Written task:
Copy all lines containing the string "dolor" from the records below.

Supplied records:

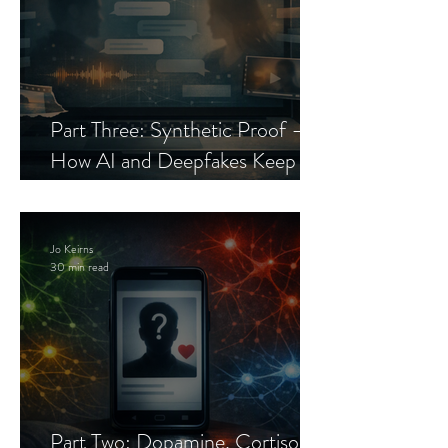
Part Three: Synthetic Proof —
How AI and Deepfakes Keep
Celebrity Romance Scams Alive
Jo Keirns
30 min read
Part Two: Dopamine, Cortisol,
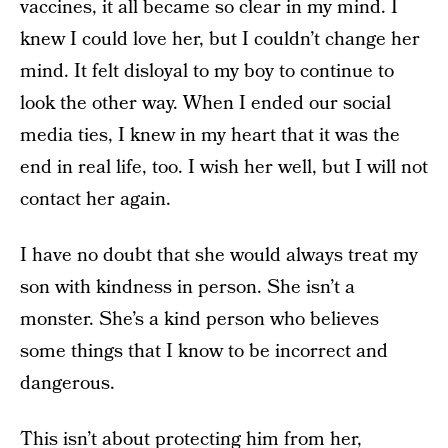
vaccines, it all became so clear in my mind. I
knew I could love her, but I couldn’t change her
mind. It felt disloyal to my boy to continue to
look the other way. When I ended our social
media ties, I knew in my heart that it was the
end in real life, too. I wish her well, but I will not
contact her again.
I have no doubt that she would always treat my
son with kindness in person. She isn’t a
monster. She’s a kind person who believes
some things that I know to be incorrect and
dangerous.
This isn’t about protecting him from her,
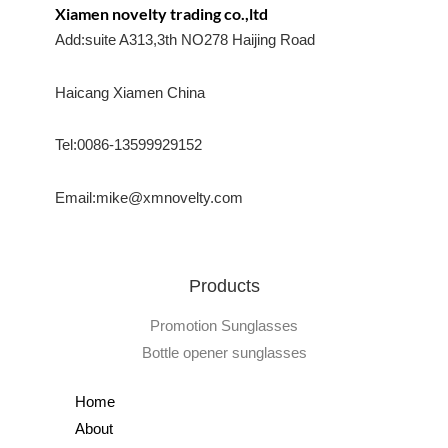
Xiamen novelty trading co.,ltd
Add:suite A313,3th NO278 Haijing Road
Haicang Xiamen China
Tel:0086-13599929152
Email:mike@xmnovelty.com
Products
Promotion Sunglasses
Bottle opener sunglasses
Home
About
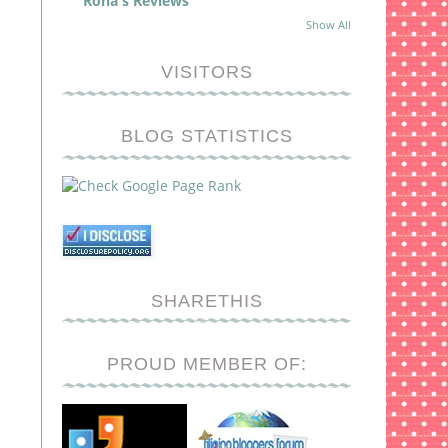
Rona's Reviews
Show All
VISITORS
BLOG STATISTICS
SHARETHIS
PROUD MEMBER OF:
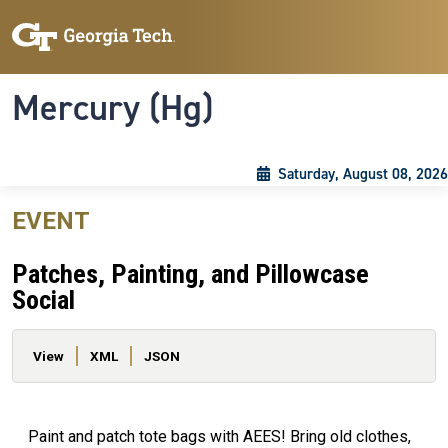
Skip to main content
Skip To Keyboard Navigation
Toggle navigation
Mercury (Hg)
Saturday, August 08, 2026
EVENT
Patches, Painting, and Pillowcase
Social
Primary tabs
View
XML
JSON
Paint and patch tote bags with AEES! Bring old clothes,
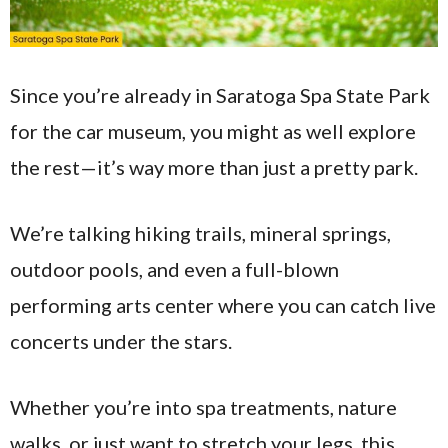
Since you’re already in Saratoga Spa State Park
for the car museum, you might as well explore
the rest—it’s way more than just a pretty park.
We’re talking hiking trails, mineral springs,
outdoor pools, and even a full-blown
performing arts center where you can catch live
concerts under the stars.
Whether you’re into spa treatments, nature
walks, or just want to stretch your legs, this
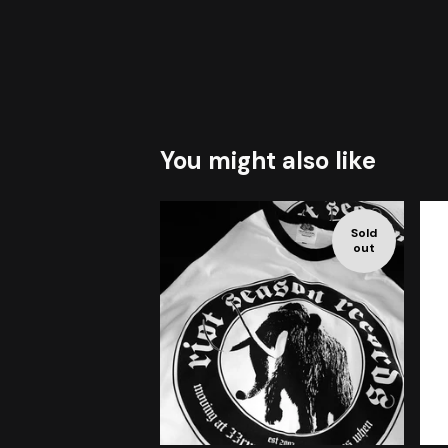
You might also like
Sold
out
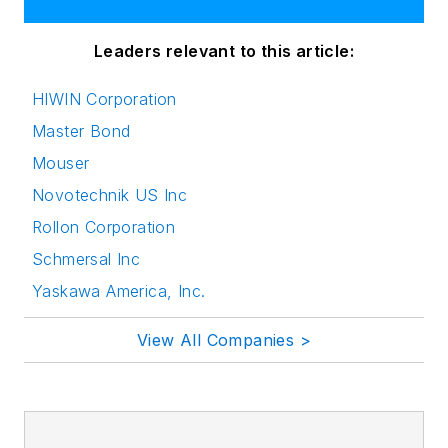
Leaders relevant to this article:
HIWIN Corporation
Master Bond
Mouser
Novotechnik US Inc
Rollon Corporation
Schmersal Inc
Yaskawa America, Inc.
View All Companies >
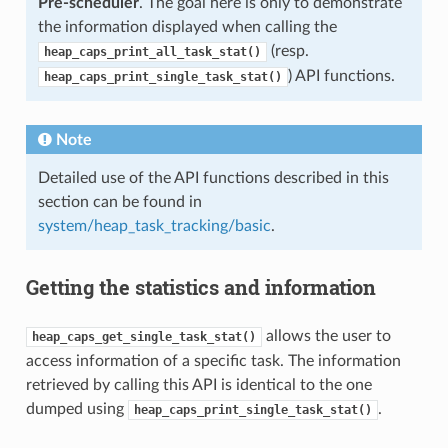
Pre-scheduler
. The goal here is only to demonstrate
the information displayed when calling the
(resp.
heap_caps_print_all_task_stat()
) API functions.
heap_caps_print_single_task_stat()
Note
Detailed use of the API functions described in this
section can be found in
system/heap_task_tracking/basic
.
Getting the statistics and information
allows the user to
heap_caps_get_single_task_stat()
access information of a specific task. The information
retrieved by calling this API is identical to the one
dumped using
.
heap_caps_print_single_task_stat()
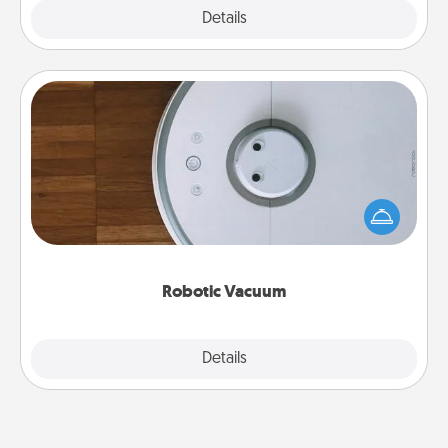
Explore
Details
Close
Robotic Vacuum
Robotic vacuums make the chore so much easier
and they overflow with Acts of Service love. Here's
a list of Consumer Report's best robotic vacuums of
2021.
Robotic Vacuum
Explore
Details
Close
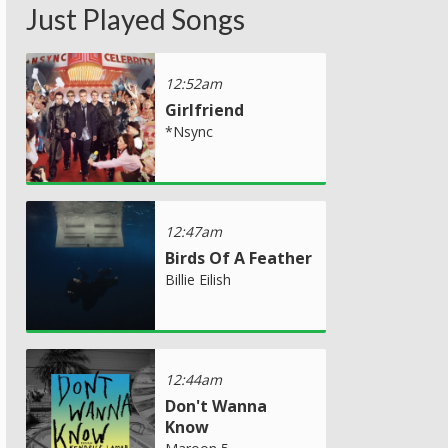
Just Played Songs
12:52am
Girlfriend
*Nsync
12:47am
Birds Of A Feather
Billie Eilish
12:44am
Don't Wanna
Know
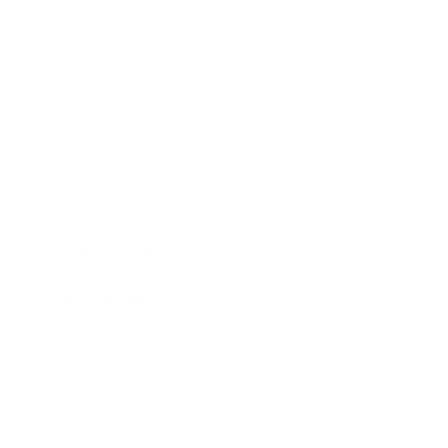
Business
Career
Leadership
Mindset
Lifestyle
Health & Wellness
Relationships
Technology
Society
Entertainment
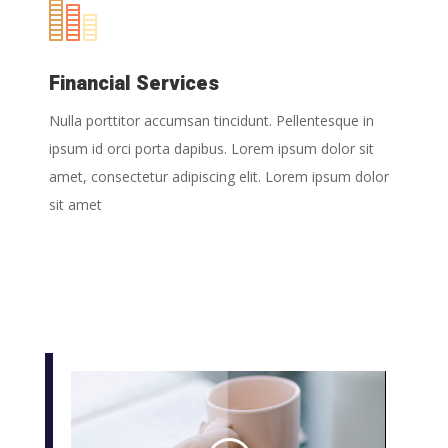
Financial Services
Nulla porttitor accumsan tincidunt. Pellentesque in
ipsum id orci porta dapibus. Lorem ipsum dolor sit
amet, consectetur adipiscing elit. Lorem ipsum dolor
sit amet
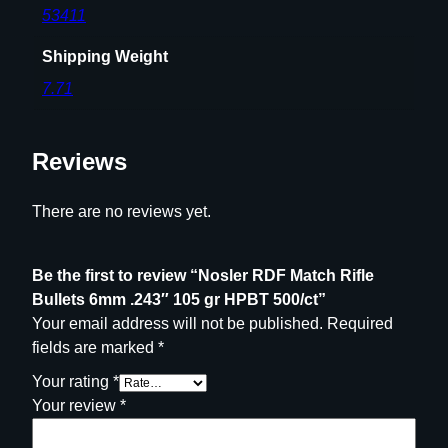
5
53411
g
r
Shipping Weight
H
7.71
P
B
T
Reviews
5
0
There are no reviews yet.
0
/
c
Be the first to review “Nosler RDF Match Rifle
t
Bullets 6mm .243″ 105 gr HPBT 500/ct”
q
Your email address will not be published.
Required
u
fields are marked
*
a
Your rating
*
n
Your review
*
t
i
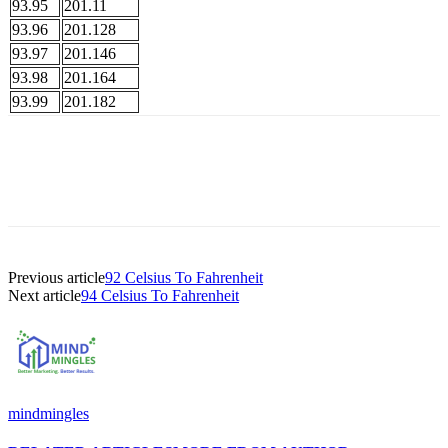
93.95
201.11
93.96
201.128
93.97
201.146
93.98
201.164
93.99
201.182
Previous article
92 Celsius To Fahrenheit
Next article
94 Celsius To Fahrenheit
mindmingles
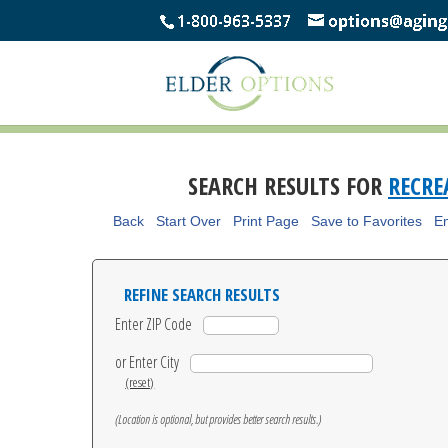
SEARCH RESULTS FOR
RECR
Back
Start Over
Print Page
Save to Favorites
Em
REFINE SEARCH RESULTS
Enter ZIP Code
or Enter City
(reset)
(Location is optional, but provides better search results.)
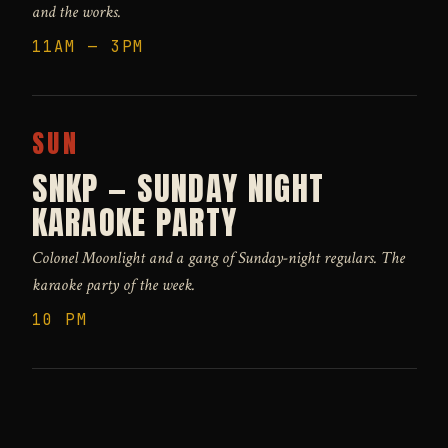
and the works.
11AM — 3PM
SUN
SNKP — SUNDAY NIGHT
KARAOKE PARTY
Colonel Moonlight and a gang of Sunday-night regulars. The
karaoke party of the week.
10 PM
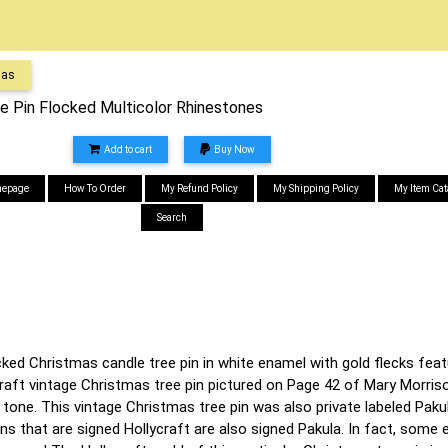
mas
ee Pin Flocked Multicolor Rhinestones
Add to cart
Buy Now
epage
How To Order
My Refund Policy
My Shipping Policy
My Item Cat
Search
cked Christmas candle tree pin in white enamel with gold flecks feat
craft vintage Christmas tree pin pictured on Page 42 of Mary Morris
d tone. This vintage Christmas tree pin was also private labeled Pa
ns that are signed Hollycraft are also signed Pakula. In fact, som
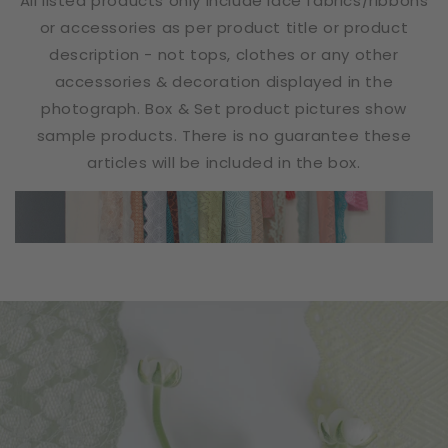
All listed products only include lace fabrics/ribbons
or accessories as per product title or product
description - not tops, clothes or any other
accessories & decoration displayed in the
photograph. Box & Set product pictures show
sample products. There is no guarantee these
articles will be included in the box.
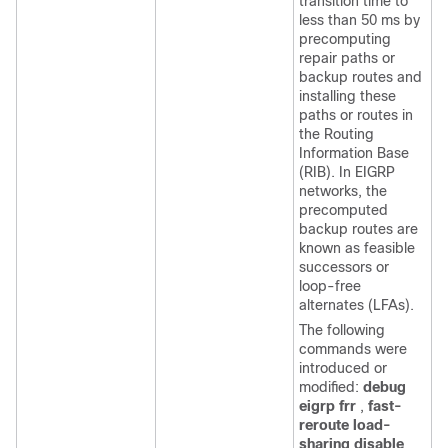
transition time to
less than 50 ms by
precomputing
repair paths or
backup routes and
installing these
paths or routes in
the Routing
Information Base
(RIB). In EIGRP
networks, the
precomputed
backup routes are
known as feasible
successors or
loop-free
alternates (LFAs).
The following
commands were
introduced or
modified:
debug
eigrp frr
,
fast-
reroute load-
sharing disable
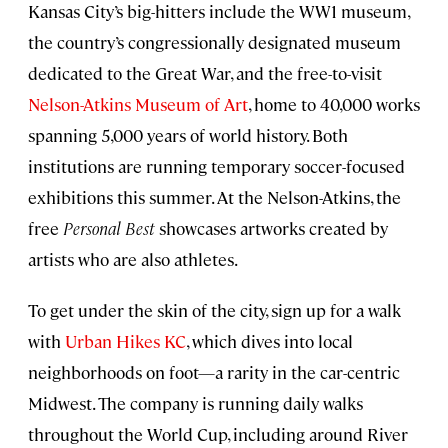
Kansas City’s big-hitters include the WW1 museum,
the country’s congressionally designated museum
dedicated to the Great War, and the free-to-visit
Nelson-Atkins Museum of Art
, home to 40,000 works
spanning 5,000 years of world history. Both
institutions are running temporary soccer-focused
exhibitions this summer. At the Nelson-Atkins, the
free
Personal Best
showcases artworks created by
artists who are also athletes.
To get under the skin of the city, sign up for a walk
with
Urban Hikes KC
, which dives into local
neighborhoods on foot—a rarity in the car-centric
Midwest. The company is running daily walks
throughout the World Cup, including around River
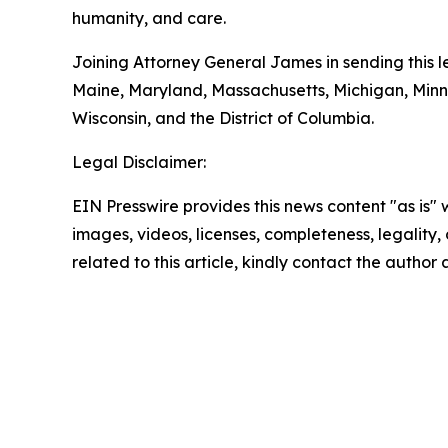
humanity, and care.
Joining Attorney General James in sending this le
Maine, Maryland, Massachusetts, Michigan, Min
Wisconsin, and the District of Columbia.
Legal Disclaimer:
EIN Presswire provides this news content "as is" 
images, videos, licenses, completeness, legality, o
related to this article, kindly contact the author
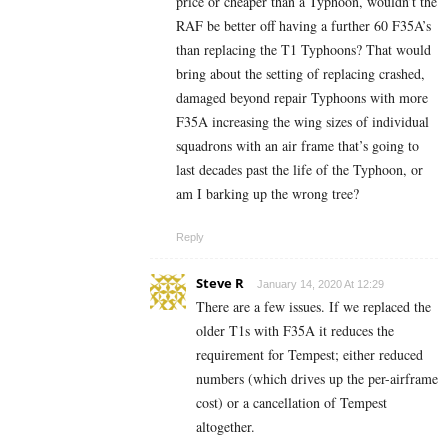
price or cheaper than a Typhoon, wouldn’t the
RAF be better off having a further 60 F35A’s
than replacing the T1 Typhoons? That would
bring about the setting of replacing crashed,
damaged beyond repair Typhoons with more
F35A increasing the wing sizes of individual
squadrons with an air frame that’s going to
last decades past the life of the Typhoon, or
am I barking up the wrong tree?
Reply
Steve R
January 14, 2020 At 12:29
There are a few issues. If we replaced the
older T1s with F35A it reduces the
requirement for Tempest; either reduced
numbers (which drives up the per-airframe
cost) or a cancellation of Tempest
altogether.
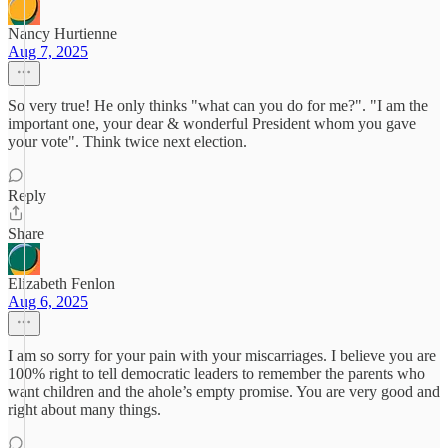
Nancy Hurtienne
Aug 7, 2025
So very true! He only thinks "what can you do for me?". "I am the
important one, your dear & wonderful President whom you gave
your vote". Think twice next election.
Reply
Share
Elizabeth Fenlon
Aug 6, 2025
I am so sorry for your pain with your miscarriages. I believe you are
100% right to tell democratic leaders to remember the parents who
want children and the ahole’s empty promise. You are very good and
right about many things.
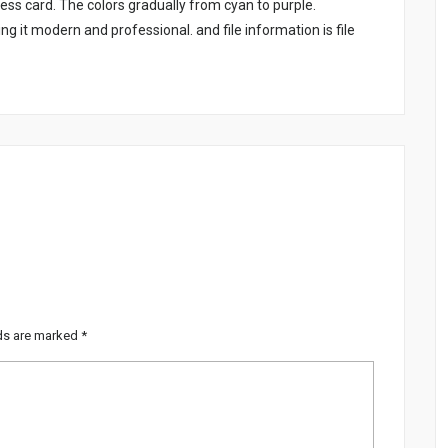
ss card. The colors gradually from cyan to purple.
g it modern and professional. and file information is file
lds are marked
*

Response:
ipsum id orci porta dapibus. Lorem ipsum dolor sit
amet, consectetur adipiscing elit. Lorem ipsum dolor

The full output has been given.